Calvinists are prone to characterize God as passive if he did not predetermine everything, but such a conclusion is misguided. God sovereignly chose to create a world populated with humans who are created in his image with libertarian moral freedom, thereby creating a world in which some events are determined by him (definite events), and he leaves some events to be the result of the choices of libertarian free beings (indefinite events). This requires that he knows every choice humans will make, which ones he will allow within his permissive grace, and which ones exceed his permission because they ultimately would thwart his coextensive creation/redemption plan and will; this continuous complex scenario does not present God as passive or allow such a perspective.
For clarity, the existence of libertarian moral freedom does not require that every choice in every situation is free, but only that some are. Consequently, when God or someone else overrides a person’s free will, the person does not lose his free will. He only loses it for the choice that was overridden, and he is not responsible for that choice.
The Extensivist perspective (my perspective that rejects the exclusive particulars of Calvinism and other determinist perspectives) includes God sovereignly and actively choosing certain people to fulfill specific evil events because he knew they would freely choose to act evilly, such as Judas. Judas was chosen by God to fulfill his dastardly deeds because he freely desired to do so. Given the evil of fallen mankind, I suspect many could have met the required criterion to do what Judas did, but God chose one out of the many.
For example, if Jesus had desired to choose one of the Pharisees, Scribes, or Sadducees to fulfill the betrayal instead of Judas, does anyone doubt that there were several who would have done so, and even more were available among the entire Jewish population who would have thought similarly to Judas if chosen by God to serve in Judas’s place, as also illustrated by Scripture’s reference to the Jews in John 6 (a categorization of those who opposed Jesus). Specifically, determinism was not necessary for Judas to commit his betrayal of Jesus, or to find someone to act evilly in Judas’s stead if he did not exist or God desired such for his own purposes.
God actively chose what he would permit with every person’s exercise of their free will and when, if needed, he would override their free will (as he did with Pharaoh, King David, and Nebuchadnezzar). For example, Christ chose Judas to serve a purpose, and he chose how, where, and when to expose him to others. He chose the time frame of the betrayal, whether to involve other willing participants, whom they would be out of the vast multitude of the willing (Jewish leaders, temple police, Roman soldiers, or Roman leaders like Pilate and Herod) had Christ chosen another for the treachery. Additionally, Christ chose when and how to send Judas to fulfill his betrayal. Thus, in this scenario, as well as trillions of others, he was impressively active and nowhere passive. The scripture is replete with events that include both the acts of libertarian moral freedom and God determining certain aspects (Gen 2; Gen 20:1-7). See my book, If Only You Would Ask, chapter seven.

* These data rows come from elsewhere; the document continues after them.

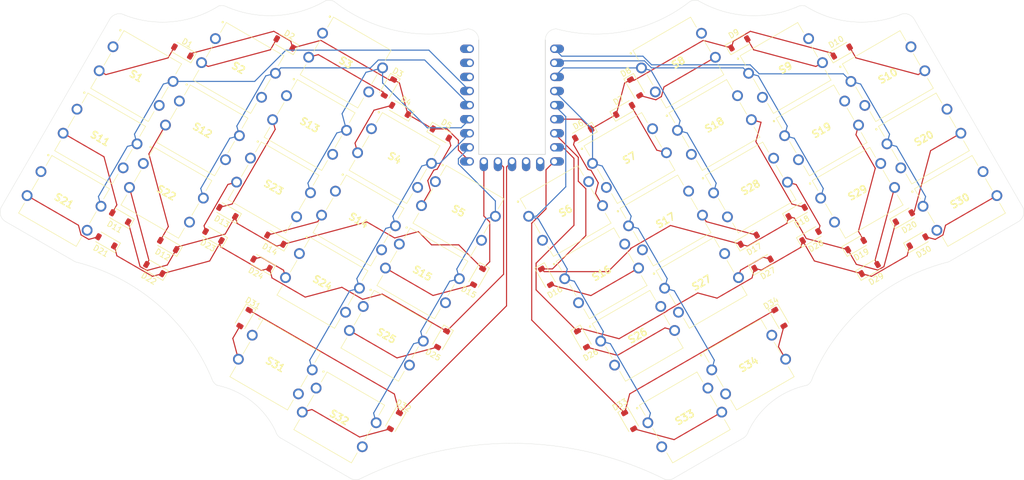
<source format=kicad_pcb>
(kicad_pcb
	(version 20240108)
	(generator "pcbnew")
	(generator_version "8.0")
	(general
		(thickness 1.6)
		(legacy_teardrops no)
	)
	(paper "A4")
	(title_block
		(title "Miniwing")
		(date "2025-01-25")
		(rev "1")
		(company "JJS")
	)
	(layers
		(0 "F.Cu" signal)
		(31 "B.Cu" signal)
		(32 "B.Adhes" user "B.Adhesive")
		(33 "F.Adhes" user "F.Adhesive")
		(34 "B.Paste" user)
		(35 "F.Paste" user)
		(36 "B.SilkS" user "B.Silkscreen")
		(37 "F.SilkS" user "F.Silkscreen")
		(38 "B.Mask" user)
		(39 "F.Mask" user)
		(40 "Dwgs.User" user "User.Drawings")
		(41 "Cmts.User" user "User.Comments")
		(42 "Eco1.User" user "User.Eco1")
		(43 "Eco2.User" user "User.Eco2")
		(44 "Edge.Cuts" user)
		(45 "Margin" user)
		(46 "B.CrtYd" user "B.Courtyard")
		(47 "F.CrtYd" user "F.Courtyard")
		(48 "B.Fab" user)
		(49 "F.Fab" user)
		(50 "User.1" user)
		(51 "User.2" user)
		(52 "User.3" user)
		(53 "User.4" user)
		(54 "User.5" user)
		(55 "User.6" user)
		(56 "User.7" user)
		(57 "User.8" user)
		(58 "User.9" user)
	)
	(setup
		(pad_to_mask_clearance 0)
		(allow_soldermask_bridges_in_footprints no)
		(pcbplotparams
			(layerselection 0x00010fc_ffffffff)
			(plot_on_all_layers_selection 0x0000000_00000000)
			(disableapertmacros no)
			(usegerberextensions no)
			(usegerberattributes yes)
			(usegerberadvancedattributes yes)
			(creategerberjobfile yes)
			(dashed_line_dash_ratio 12.000000)
			(dashed_line_gap_ratio 3.000000)
			(svgprecision 4)
			(plotframeref no)
			(viasonmask no)
			(mode 1)
			(useauxorigin no)
			(hpglpennumber 1)
			(hpglpenspeed 20)
			(hpglpendiameter 15.000000)
			(pdf_front_fp_property_popups yes)
			(pdf_back_fp_property_popups yes)
			(dxfpolygonmode yes)
			(dxfimperialunits yes)
			(dxfusepcbnewfont yes)
			(psnegative no)
			(psa4output no)
			(plotreference yes)
			(plotvalue yes)
			(plotfptext yes)
			(plotinvisibletext no)
			(sketchpadsonfab no)
			(subtractmaskfromsilk no)
			(outputformat 1)
			(mirror no)
			(drillshape 0)
			(scaleselection 1)
			(outputdirectory "gerber/")
		)
	)
	(net 0 "")
	(net 1 "ROW-00")
	(net 2 "Net-(D1-A)")
	(net 3 "Net-(D2-A)")
	(net 4 "Net-(D3-A)")
	(net 5 "Net-(D4-A)")
	(net 6 "Net-(D5-A)")
	(net 7 "ROW-10")
	(net 8 "Net-(D7-A)")
	(net 9 "Net-(D8-A)")
	(net 10 "Net-(D9-A)")
	(net 11 "ROW-01")
	(net 12 "Net-(D11-A)")
	(net 13 "Net-(D12-A)")
	(net 14 "Net-(D13-A)")
	(net 15 "Net-(D14-A)")
	(net 16 "Net-(D15-A)")
	(net 17 "Net-(D16-A)")
	(net 18 "ROW-11")
	(net 19 "Net-(D17-A)")
	(net 20 "Net-(D18-A)")
	(net 21 "Net-(D19-A)")
	(net 22 "Net-(D20-A)")
	(net 23 "ROW-02")
	(net 24 "Net-(D21-A)")
	(net 25 "Net-(D22-A)")
	(net 26 "Net-(D23-A)")
	(net 27 "Net-(D24-A)")
	(net 28 "Net-(D25-A)")
	(net 29 "Net-(D26-A)")
	(net 30 "ROW-12")
	(net 31 "Net-(D27-A)")
	(net 32 "Net-(D28-A)")
	(net 33 "Net-(D29-A)")
	(net 34 "Net-(D30-A)")
	(net 35 "Net-(D31-A)")
	(net 36 "ROW-03")
	(net 37 "Net-(D32-A)")
	(net 38 "Net-(D33-A)")
	(net 39 "ROW-13")
	(net 40 "Net-(D34-A)")
	(net 41 "unconnected-(S1-NO_1-Pad1)")
	(net 42 "COL-00")
	(net 43 "unconnected-(S1-NO_4-Pad4)")
	(net 44 "unconnected-(S2-NO_1-Pad1)")
	(net 45 "COL-01")
	(net 46 "unconnected-(S2-NO_4-Pad4)")
	(net 47 "COL-02")
	(net 48 "unconnected-(S3-NO_4-Pad4)")
	(net 49 "unconnected-(S3-NO_1-Pad1)")
	(net 50 "unconnected-(S4-NO_4-Pad4)")
	(net 51 "unconnected-(S4-NO_1-Pad1)")
	(net 52 "COL-03")
	(net 53 "unconnected-(S5-NO_1-Pad1)")
	(net 54 "unconnected-(S5-NO_4-Pad4)")
	(net 55 "COL-04")
	(net 56 "COL-14")
	(net 57 "COL-13")
	(net 58 "COL-12")
	(net 59 "COL-11")
	(net 60 "COL-10")
	(net 61 "unconnected-(S11-NO_4-Pad4)")
	(net 62 "unconnected-(S11-NO_1-Pad1)")
	(net 63 "unconnected-(S12-NO_1-Pad1)")
	(net 64 "unconnected-(S12-NO_4-Pad4)")
	(net 65 "unconnected-(S13-NO_1-Pad1)")
	(net 66 "unconnected-(S13-NO_4-Pad4)")
	(net 67 "unconnected-(S14-NO_1-Pad1)")
	(net 68 "unconnected-(S14-NO_4-Pad4)")
	(net 69 "unconnected-(S15-NO_4-Pad4)")
	(net 70 "unconnected-(S15-NO_1-Pad1)")
	(net 71 "unconnected-(S21-NO_4-Pad4)")
	(net 72 "unconnected-(S21-NO_1-Pad1)")
	(net 73 "unconnected-(S22-NO_4-Pad4)")
	(net 74 "unconnected-(S22-NO_1-Pad1)")
	(net 75 "unconnected-(S23-NO_1-Pad1)")
	(net 76 "unconnected-(S23-NO_4-Pad4)")
	(net 77 "unconnected-(S24-NO_1-Pad1)")
	(net 78 "unconnected-(S24-NO_4-Pad4)")
	(net 79 "unconnected-(S25-NO_4-Pad4)")
	(net 80 "unconnected-(S25-NO_1-Pad1)")
	(net 81 "unconnected-(S31-NO_4-Pad4)")
	(net 82 "unconnected-(S31-NO_1-Pad1)")
	(net 83 "unconnected-(S32-NO_4-Pad4)")
	(net 84 "unconnected-(S32-NO_1-Pad1)")
	(net 85 "unconnected-(S6-NO_2-Pad2)")
	(net 86 "unconnected-(S10-NO_3-Pad3)")
	(net 87 "unconnected-(S10-NO_2-Pad2)")
	(net 88 "unconnected-(U1-10-Pad11)")
	(net 89 "unconnected-(U1-3V3-Pad21)")
	(net 90 "unconnected-(U1-9-Pad10)")
	(net 91 "unconnected-(U1-5V-Pad23)")
	(net 92 "unconnected-(U1-GND-Pad22)")
	(net 93 "unconnected-(S20-NO_2-Pad2)")
	(net 94 "unconnected-(S20-NO_3-Pad3)")
	(net 95 "unconnected-(S30-NO_2-Pad2)")
	(net 96 "unconnected-(S30-NO_3-Pad3)")
	(net 97 "unconnected-(S9-NO_3-Pad3)")
	(net 98 "unconnected-(S9-NO_2-Pad2)")
	(net 99 "unconnected-(S19-NO_2-Pad2)")
	(net 100 "unconnected-(S19-NO_3-Pad3)")
	(net 101 "unconnected-(S29-NO_3-Pad3)")
	(net 102 "unconnected-(S29-NO_2-Pad2)")
	(net 103 "Net-(D6-A)")
	(net 104 "unconnected-(S6-NO_3-Pad3)")
	(net 105 "unconnected-(S7-NO_3-Pad3)")
	(net 106 "unconnected-(S7-NO_2-Pad2)")
	(net 107 "unconnected-(S8-NO_3-Pad3)")
	(net 108 "unconnected-(S8-NO_2-Pad2)")
	(net 109 "unconnected-(S16-NO_3-Pad3)")
	(net 110 "unconnected-(S16-NO_2-Pad2)")
	(net 111 "unconnected-(S17-NO_2-Pad2)")
	(net 112 "unconnected-(S17-NO_3-Pad3)")
	(net 113 "unconnected-(S18-NO_2-Pad2)")
	(net 114 "unconnected-(S18-NO_3-Pad3)")
	(net 115 "unconnected-(S26-NO_2-Pad2)")
	(net 116 "unconnected-(S26-NO_3-Pad3)")
	(net 117 "unconnected-(S27-NO_3-Pad3)")
	(net 118 "unconnected-(S27-NO_2-Pad2)")
	(net 119 "unconnected-(S28-NO_3-Pad3)")
	(net 120 "unconnected-(S28-NO_2-Pad2)")
	(net 121 "unconnected-(S33-NO_3-Pad3)")
	(net 122 "unconnected-(S33-NO_2-Pad2)")
	(net 123 "unconnected-(S34-NO_3-Pad3)")
	(net 124 "unconnected-(S34-NO_2-Pad2)")
	(net 125 "Net-(D10-A)")
	(footprint "KiCad:SKHCBKA010" (layer "F.Cu") (at 184.613524 111.738656 30))
	(footprint "KiCad:SKHCBKA010" (layer "F.Cu") (at 72.659022 72.693927 -30))
	(footprint "Diode_SMD:D_SOD-123" (layer "F.Cu") (at 215.4505 80.655864 30))
	(footprint "KiCad:SKHCBKA010" (layer "F.Cu") (at 187.637399 87.47616 30))
	(footprint "Diode_SMD:D_SOD-123" (layer "F.Cu") (at 204.789573 74.686597 30))
	(footprint "Diode_SMD:D_SOD-123" (layer "F.Cu") (at 226.610754 79.985991 30))
	(footprint "KiCad:SKHCBKA010" (layer "F.Cu") (at 85.659022 50.177266 -30))
	(footprint "Diode_SMD:D_SOD-123" (layer "F.Cu") (at 173.666756 56.282297 30))
	(footprint "KiCad:SKHCBKA010" (layer "F.Cu") (at 196.470312 70.275214 30))
	(footprint "Diode_SMD:D_SOD-123" (layer "F.Cu") (at 201.680762 93.801978 -60))
	(footprint "Diode_SMD:D_SOD-123" (layer "F.Cu") (at 194.452232 44.281797 30))
	(footprint "Diode_SMD:D_SOD-123" (layer "F.Cu") (at 207.289573 79.016724 30))
	(footprint "KiCad:SKHCBKA010" (layer "F.Cu") (at 202.782359 48.71 30))
	(footprint "Diode_SMD:D_SOD-123" (layer "F.Cu") (at 102.110427 74.686597 150))
	(footprint "KiCad:SKHCBKA010" (layer "F.Cu") (at 143.787342 74.500063 -30))
	(footprint "Diode_SMD:D_SOD-123" (layer "F.Cu") (at 147.330704 86.360779 -120))
	(footprint "KiCad:SKHCBKA010" (layer "F.Cu") (at 104.116775 48.7095 -30))
	(footprint "Diode_SMD:D_SOD-123" (layer "F.Cu") (at 112.451036 44.272136 150))
	(footprint "KiCad:SKHCBKA010" (layer "F.Cu") (at 125.764333 76.21883 -30))
	(footprint "Diode_SMD:D_SOD-123" (layer "F.Cu") (at 159.57968 86.380765 -60))
	(footprint "KiCad:SKHCBKA010" (layer "F.Cu") (at 163.113524 74.499563 30))
	(footprint "KiCad:SKHCBKA010" (layer "F.Cu") (at 132.263467 64.96 -30))
	(footprint "Diode_SMD:D_SOD-123" (layer "F.Cu") (at 166.286054 60.543547 -150))
	(footprint "Diode_SMD:D_SOD-123" (layer "F.Cu") (at 132.319454 112.361027 -120))
	(footprint "KiCad:SKHCBKA010" (layer "F.Cu") (at 123.444688 47.732573 -30))
	(footprint "KiCad:SKHCBKA010" (layer "F.Cu") (at 110.762601 102.198592 -30))
	(footprint "Diode_SMD:D_SOD-123" (layer "F.Cu") (at 93.989149 45.749063 150))
	(footprint "mcu:rp2040-zero-tht"
		(layer "F.Cu")
		(uuid "6576e744-7d58-4a20-9287-b30bd4bec4ad")
		(at 153.45 55.41)
		(property "Reference" "U1"
			(at -16.3989 -16.53268 0)
			(layer "F.SilkS")
			(hide yes)
			(uuid "174f7e90-3f6c-493d-914a-e285fbf130df")
			(effects
				(font
					(size 0.889 0.889)
					(thickness 0.1016)
				)
			)
		)
		(property "Value" "rp2040-zero"
			(at -16.8434 -5.54718 0)
			(layer "F.SilkS")
			(hide yes)
			(uuid "1eac156d-4f76-4ee6-96a4-55e940b63ee4")
			(effects
				(font
					(size 0.6096 0.6096)
					(thickness 0.0762)
				)
			)
		)
		(property "Footprint" "mcu:rp2040-zero-tht"
			(at 0 0 0)
			(layer "F.Fab")
			(hide yes)
			(uuid "4bd4a004-f043-48c4-8a72-aee18f3ad2f9")
			(effects
				(font
					(size 1.27 1.27)
					(thickness 0.15)
				)
			)
		)
		(property "Datasheet" ""
			(at 0 0 0)
			(layer "F.Fab")
			(hide yes)
			(uuid "41b0737d-8b89-4009-852e-b2128abf2ec2")
			(effects
				(font
					(size 1.27 1.27)
					(thickness 0.15)
				)
			)
		)
		(property "Description" ""
			(at 0 0 0)
			(layer "F.Fab")
			(hide yes)
			(uuid "1eade29f-ee79-4ca6-a100-92735277d677")
			(effects
				(font
					(size 1.27 1.27)
					(thickness 0.15)
				)
			)
		)
		(path "/ea19843f-11af-4d10-ae4b-f1a6f29d7c90")
		(sheetname "Root")
		(sheetfile "minikeeb.kicad_sch")
		(attr through_hole exclude_from_pos_files)
		(fp_rect
			(start -9 -11.75)
			(end 9 11.75)
			(stroke
				(width 0.12)
				(type solid)
			)
			(fill none)
			(layer "Dwgs.User")
			(uuid "1bb3e9cf-209b-45b2-8fdb-e6f116517c90")
		)
		(fp_line
			(start -6 -11.75)
			(end -6 8.89)
			(stroke
				(width 0.12)
				(type solid)
			)
			(layer "Edge.Cuts")
			(uuid "59c7e178-f701-46ad-b8c2-da83a5631928")
		)
		(fp_line
			(start -6 8.89)
			(end 6 8.89)
			(stroke
				(width 0.12)
				(type solid)
			)
			(layer "Edge.Cuts")
			(uuid "dce3da9a-87bf-416e-adc7-563e6b761ac3")
		)
		(fp_line
			(start 6 8.89)
			(end 6 -11.75)
			(stroke
				(width 0.12)
				(type solid)
			)
			(layer "Edge.Cuts")
			(uuid "5f03fe3b-f1ae-48f2-a81a-9a00c5ed4951")
		)
		(pad "1" thru_hole oval
			(at 7.62 -10.16 180)
			(size 2.5 1.5)
			(drill 1
				(offset -0.5 0)
			)
			(layers "*.Cu" "*.Mask")
			(remove_unused_layers no)
			(net 60 "COL-10")
			(pinfunction "0")
			(pintype "bidirectional")
			(uuid "5405c1c1-a952-4690-8e8a-34efcdbd43f0")
		)
		(pad "2" thru_hole oval
			(at 7.62 -7.62 180)
			(size 2.5 1.5)
			(drill 1
				(offset -0.5 0)
			)
			(layers "*.Cu" "*.Mask")
			(remove_unused_layers no)
			(net 59 "COL-11")
			(pinfunction "1")
			(pintype "bidirectional")
			(uuid "045f02ff-2c82-4f08-a940-d0ac3ea1a120")
		)
		(pad "3" thru_hole oval
			(at 7.62 -5.08 180)
			(size 2.5 1.5)
			(drill 1
				(offset -0.5 0)
			)
			(layers "*.Cu" "*.Mask")
			(remove_unused_layers no)
			(net 58 "COL-12")
			(pinfunction "2")
			(pintype "bidirectional")
			(uuid "15498457-bb8e-4e4f-8122-5547c33f6ad4")
		)
		(pad "4" thru_hole oval
			(at 7.62 -2.54 180)
			(size 2.5 1.5)
			(drill 1
				(offset -0.5 0)
			)
			(layers "*.Cu" "*.Mask")
			(remove_unused_layers no)
			(net 57 "COL-13")
			(pinfunction "3")
			(pintype "bidirectional")
			(uuid "57210dc0-b82a-4588-ba28-83fc07b3f318")
		)
		(pad "5" thru_hole oval
			(at 7.62 0 180)
			(size 2.5 1.5)
			(drill 1
				(offset -0.5 0)
			)
			(layers "*.Cu" "*.Mask")
			(remove_unused_layers no)
			(net 56 "COL-14")
			(pinfunction "4")
			(pintype "bidirectional")
			(uuid "c5dc5e31-7253-4092-880d-b44d2524c5ba")
		)
		(pad "6" thru_hole oval
			(at 7.62 2.54 180)
			(size 2.5 1.5)
			(drill 1
				(offset -0.5 0)
			)
			(layers "*.Cu" "*.Mask")
			(remove_unused_layers no)
			(net 7 "ROW-10")
			(pinfunction "5")
			(pintype "bidirectional")
			(uuid "cc8bf436-9d3e-4910-a080-cc4d1c0aebe6")
		)
		(pad "7" thru_hole oval
			(at 7.62 5.08 180)
			(size 2.5 1.5)
			(drill 1
				(offset -0.5 0)
			)
			(layers "*.Cu" "*.Mask")
			(remove_unused_layers no)
			(net 18 "ROW-11")
			(pinfunction "6")
			(pintype "bidirectional")
			(uuid "3ae066cf-8410-4e77-b21a-4795da5580e2")
		)
		(pad "8" thru_hole oval
			(at 7.62 7.62 180)
			(size 2.5 1.5)
			(drill 1
				(offset -0.5 0)
			)
			(layers "*.Cu" "*.Mask")
			(remove_unused_layers no)
			(net 30 "ROW-12")
			(pinfunction "7")
			(pintype "bidirectional")
			(uuid "10e71f12-17d0-4b69-b8b5-3ca05e4ce66e")
		)
		(pad "9" thru_hole oval
			(at 7.62 10.16 180)
			(size 2.5 1.5)
			(drill 1
				(offset -0.5 0)
			)
			(layers "*.Cu" "*.Mask")
			(remove_unused_layers no)
			(net 39 "ROW-13")
			(pinfunction "8")
			(pintype "bidirectional")
			(uuid "9c874c85-f95b-4e5b-b40d-b4e50f462fa1")
		)
		(pad "10" thru_hole oval
			(at 5.08 10.16 90)
			(size 2.5 1.5)
			(drill 1
				(offset -0.5 0)
			)
			(layers "*.Cu" "*.Mask")
			(remove_unused_layers no)
			(net 90 "unconnected-(U1-9-Pad10)")
			(pinfunction "9")
			(pintype "bidirectional+no_connect")
			(uuid "3ad97e97-b6a2-49ef-a1cb-36d3e4bcde68")
		)
		(pad "11" thru_hole oval
			(at 2.54 10.16 90)
			(size 2.5 1.5)
			(drill 1
				(offset -0.5 0)
			)
			(layers "*.Cu" "*.Mask")
			(remove_unused_layers no)
			(net 88 "unconnected-(U1-10-Pad11)")
			(pinfunction "10")
			(pintype "bidirectional+no_connect")
			(uuid "0cf89335-ae9b-44b4-9447-1f3419e496f0")
		)
		(pad "12" thru_hole oval
			(at 0 10.16 90)
			(size 2.5 1.5)
			(drill 1
				(offset -0.5 0)
			)
			(layers "*.Cu" "*.Mask")
			(remove_unused_layers no)
			(net 36 "ROW-03")
			(pinfunction "11")
			(pintype "bidirectional")
			(uuid "72811684-20eb-4501-999c-729fc4860d94")
		)
		(pad "13" thru_hole oval
			(at -2.54 10.16 90)
			(size 2.5 1.5)
			(drill 1
				(offset -0.5 0)
			)
			(layers "*.Cu" "*.Mask")
			(remove_unused_layers no)
			(net 23 "ROW-02")
			(pinfunction "12")
			(pintype "bidirectional")
			(uuid "3d81d20c-9a8d-44dd-ba55-a91c9eae358e")
		)
		(pad "14" thru_hole oval
			(at -5.08 10.16 90)
			(size 2.5 1.5)
			(drill 1
				(offset -0.5 0)
			)
			(layers "*.Cu" "*.Mask")
			(remove_unused_layers no)
			(net 11 "ROW-01")
			(pinfunction "13")
			(pintype "bidirectional")
			(uuid "615994c9-215c-43da-a1a1-c50defb3eec3")
		)
		(pad "15" thru_hole oval
			(at -7.62 10.16)
			(size 2.5 1.5)
			(drill 1
				(offset -0.5 0)
			)
			(layers "*.Cu" "*.Mask")
			(remove_unused_layers no)
			(net 1 "ROW-00")
			(pinfunction "14")
			(pintype "bidirectional")
			(uuid "dffab16a-a9f8-438c-86d7-9f7bb220b78c")
		)
		(pad "16" thru_hole oval
			(at -7.62 7.62)
			(size 2.5 1.5)
			(drill 1
				(offset -0.5 0)
			)
			(layers "*.Cu" "*.Mask")
			(remove_unused_layers no)
			(net 55 "COL-04")
			(pinfunction "15")
			(pintype "bidirectional")
			(uuid "bb6177a6-2f4b-4e05-b114-5fff10e1e8f2")
		)
		(pad "17" thru_hole oval
			(at -7.62 5.08)
			(size 2.5 1.5)
			(drill 1
				(offset -0.5 0)
			)
			(layers "*.Cu" "*.Mask")
			(remove_unused_layers no)
			(net 52 "COL-03")
			(pinfunctio
... [350617 chars truncated]
</source>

Considering a libertarian free world requires the sovereign God of Scripture to be anything but passive. He had to choose to create the world out of all the possible worlds, then create it, know every choice libertarian beings would make and the sequence of events each choice would entail, multiplied trillions of times over, and govern such a world so that people make most decisions in which they could have chosen differently without violating the limits of his permissive will.
Such requires a God who can maintain mankind having libertarian moral freedom while also not allowing anyone to thwart his ultimate will with choices going beyond what he will permit; that governance entails that he not only knows every choice and what it entails, but he knows every choice, or even what parts of choices, he will override (Gen 20:1–7) without overriding every choice of a person throughout his life.
Therefore, an incalculable number of possible and actualized events within his consciousness represents a comprehensive and intricately complex libertarian world in which he chose what to permit and what to override, and that requires far more activeness of God than a God who created an invariant noncomplex micro-determined world so that all that exists is determined and there are no contingencies—free acts of libertarian beings.
In comparison of these two views, God, in Calvinism, knows and governs by micro-determining every thought, word, act, event, and outcome, which, thereby, happens necessarily. In contrast, God, in Extensivism, knows and governs by his essential omniscience, which includes some chosen definite events (determined events that human choice does not affect and they happen necessarily), and by some chosen indefinite events (these are the result of libertarian free choices—contingencies—that are known by God and, therefore happen certainly, but they could have been different had the person chosen to act differently, which result God would have always known). Indefinite events resulting from the choices of libertarian free will beings are known as contingencies. In neither view is God passive, least of all in a world with libertarian free beings.